EDIT: Just seen that it is Android only! :-/

ubercow · on Dec 6, 2016

If you need something similar that works on iOS (and Android), take a look at https://pushover.net/

I use it for some personal automation scripts that might need to get my attention if something goes wrong.

dmourati · on Dec 6, 2016

Isn't the better plan to use Lambda instead of your servers?

justinc8687 · on Dec 6, 2016

I use https://aremysitesup.com/ and I've found it really helpful as it one of the few inexpensive services I've found that will CALL me if things are down. SMS is nice, but I use the do-not-disturb feature on my phone in the evenings, and at least on iOS, the only way to punch through that is with a call from a number on my favorites list. This meets that need very well and I've found the service to be quite spot on alerting me (both when I had one instance of things hitting the fan, but also during scheduled maintenance). I'd highly recommend.

intrasight · on Dec 6, 2016

The advantage of this type of cloud solution over a one-size-fits-all cloud service like Pingdom (which I use) is flexibility. You can configure cloud agents to perform nearly any task you can envision.

gravypod · on Dec 6, 2016

I don't know if everyone knows this but you can make texts using email.

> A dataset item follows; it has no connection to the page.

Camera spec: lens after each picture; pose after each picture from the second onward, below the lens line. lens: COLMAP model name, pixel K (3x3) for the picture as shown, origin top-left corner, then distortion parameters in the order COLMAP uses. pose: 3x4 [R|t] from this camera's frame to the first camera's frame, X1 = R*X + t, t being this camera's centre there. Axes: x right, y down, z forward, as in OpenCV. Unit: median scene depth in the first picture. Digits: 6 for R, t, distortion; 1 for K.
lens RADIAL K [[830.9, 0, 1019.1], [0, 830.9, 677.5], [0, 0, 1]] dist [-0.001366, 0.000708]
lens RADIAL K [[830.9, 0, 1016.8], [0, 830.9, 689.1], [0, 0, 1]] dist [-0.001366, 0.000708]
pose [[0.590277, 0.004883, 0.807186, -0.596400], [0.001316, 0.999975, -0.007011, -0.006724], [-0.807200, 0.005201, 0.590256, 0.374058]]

Most providers have SMTP gateways for SMS services. Verizon runs @vtext.com

gtaylor · on Dec 6, 2016

Just keep in mind that these aren't incredibly reliable across the board. Others have very low or arbitrary autoban or blacklist policies. I eventually caved and paid Twilio to hassle with SMS logistics for me, rather than deal with the weirdness.

tomascot · on Dec 6, 2016

I did this for non-critical ops, it's just a foward to my phone's email address, really simple. The problem is that not every company is reliable or even has that email

social_quotient · on Dec 6, 2016

Note: instead of dynamodb for the lookup mentioned at the bottom, maybe consider https://aws.amazon.com/athena/ for an s3 query

illumin8 · on Dec 6, 2016

You could literally just store a .CSV file in S3 with a table that has the on-call schedule in it and run SQL queries against Athena that would be cheap... you'd be querying a few KB, but DynamoDB is probably better for this use case, honestly. Athena is great for scanning huge datasets very quickly.

cagataygurturk · on Dec 6, 2016

Route53 Health Checks & SNS can send sms message without any Lambda involved.

theparanoid · on Dec 6, 2016

I've used montastic.com for years. 2min setup to fire and forget.